▶ **WHAT TO DO**: Given the records underneath, please repeat exactly the lines from the line with "1089 19 1333" through the line with "10 663 117.08", passing over any picture.

=== AVAILABLE DATA ===

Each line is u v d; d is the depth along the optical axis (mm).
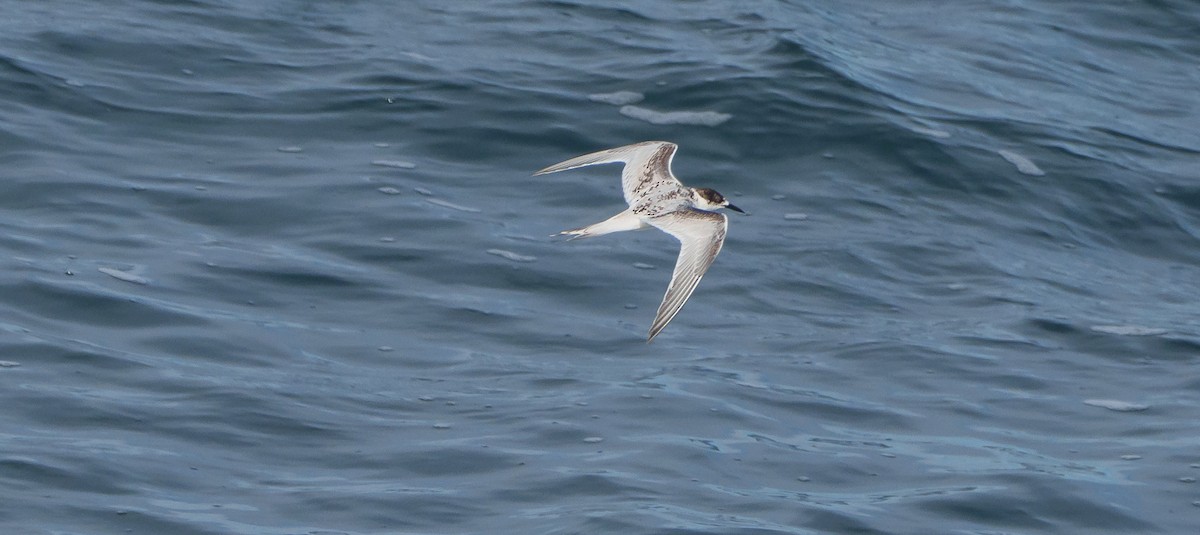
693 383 16531
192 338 16688
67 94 21938
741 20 26797
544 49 25016
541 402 16000
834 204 20922
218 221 19297
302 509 13867
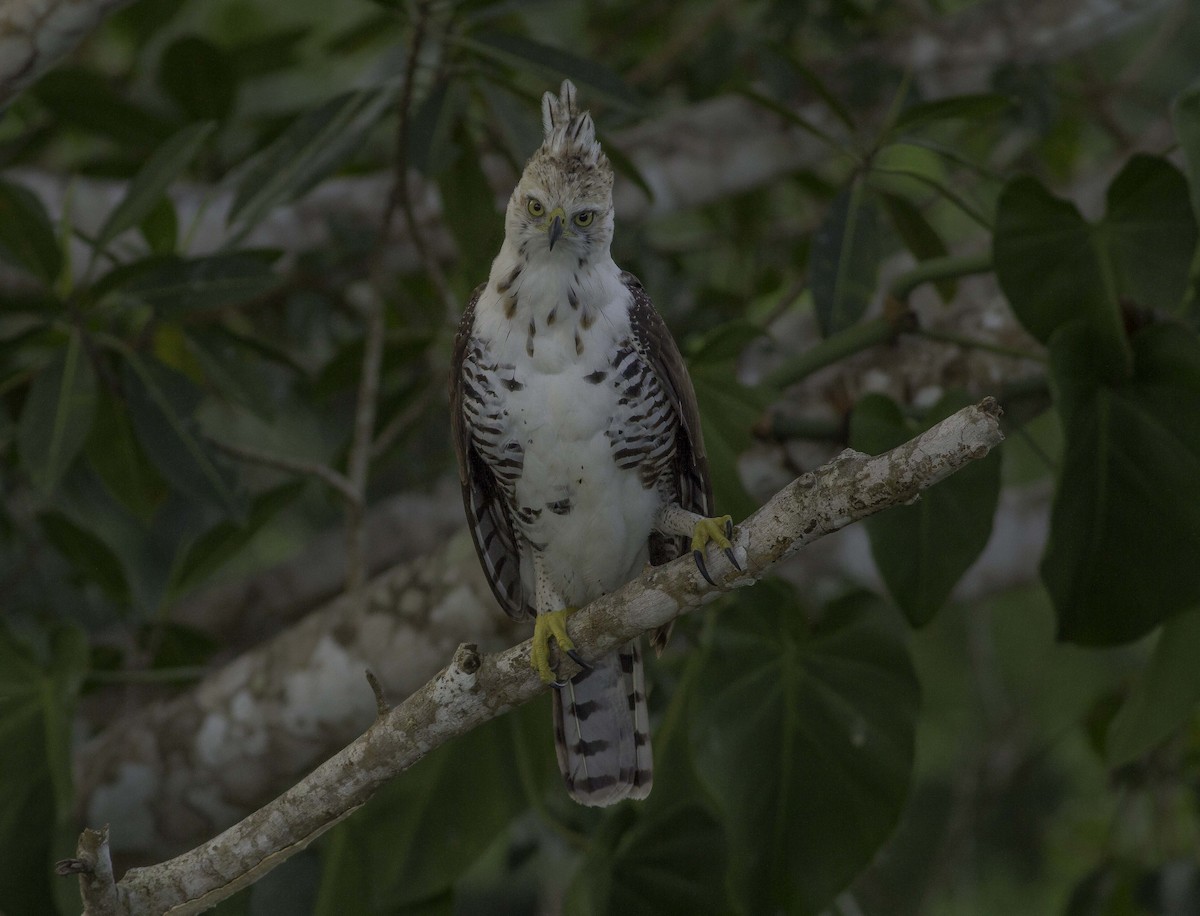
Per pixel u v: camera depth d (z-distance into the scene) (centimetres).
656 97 1391
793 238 1438
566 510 856
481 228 1117
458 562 953
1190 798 1264
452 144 1074
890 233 1325
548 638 747
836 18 1329
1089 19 1333
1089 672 1498
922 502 896
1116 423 870
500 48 994
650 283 1303
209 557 1133
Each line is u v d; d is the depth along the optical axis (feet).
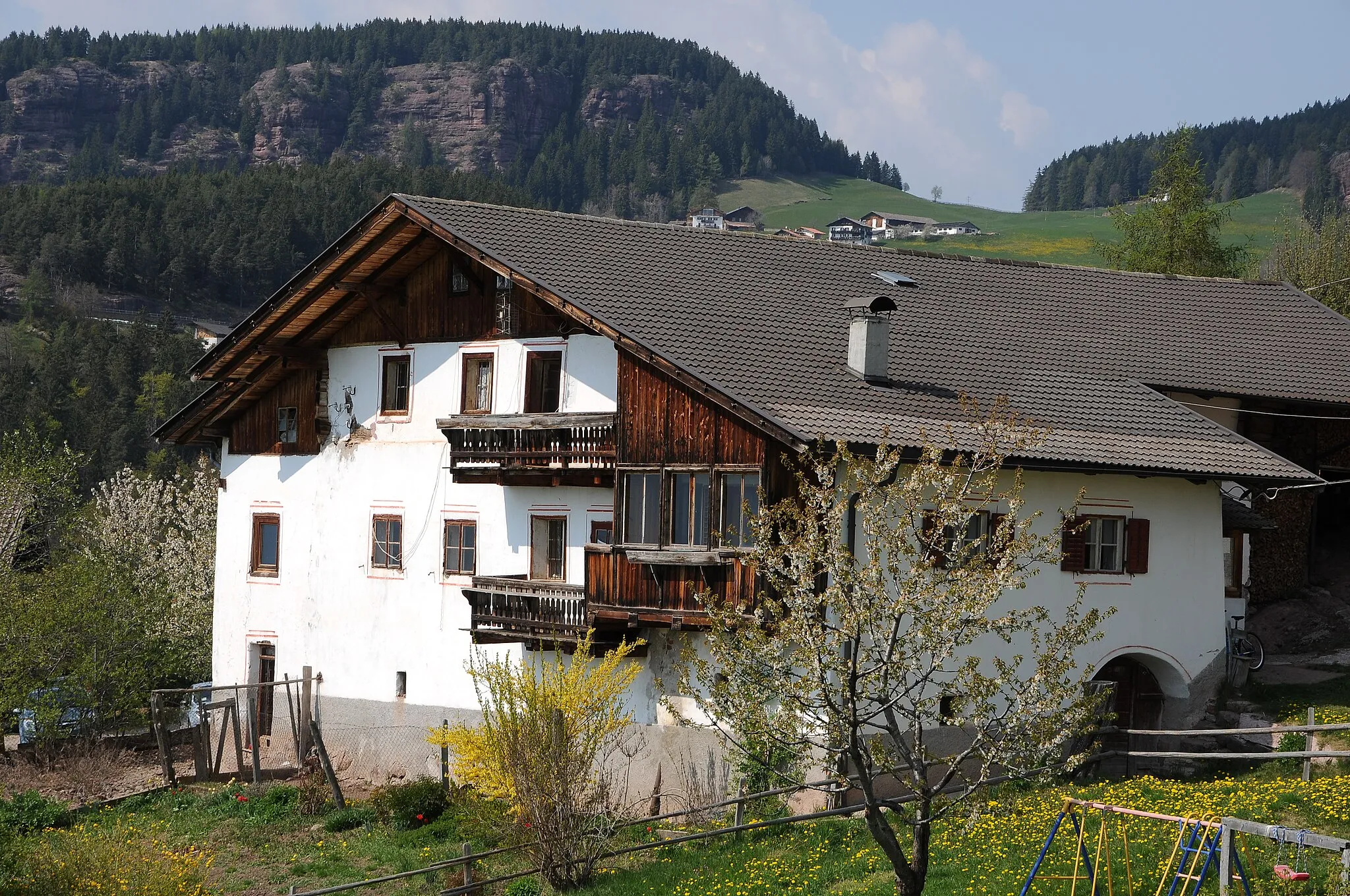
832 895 66.54
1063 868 64.49
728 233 110.83
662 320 93.15
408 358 112.27
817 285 105.40
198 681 152.35
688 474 87.56
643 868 76.33
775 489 83.20
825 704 52.85
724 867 73.87
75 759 116.67
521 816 76.89
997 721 53.88
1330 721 85.66
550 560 102.27
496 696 87.10
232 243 526.57
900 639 54.03
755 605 82.64
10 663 117.08
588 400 98.84
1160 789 77.25
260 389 122.62
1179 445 93.81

===

▶ **RESPONSE**:
1089 19 1333
1089 672 1498
922 502 896
1116 423 870
500 48 994
650 283 1303
209 557 1133
Each line is u v d; d is the depth along the optical axis (feet).
832 895 66.54
1063 868 64.49
728 233 110.83
662 320 93.15
408 358 112.27
817 285 105.40
198 681 152.35
688 474 87.56
643 868 76.33
775 489 83.20
825 704 52.85
724 867 73.87
75 759 116.67
521 816 76.89
997 721 53.88
1330 721 85.66
550 560 102.27
496 696 87.10
232 243 526.57
900 639 54.03
755 605 82.64
10 663 117.08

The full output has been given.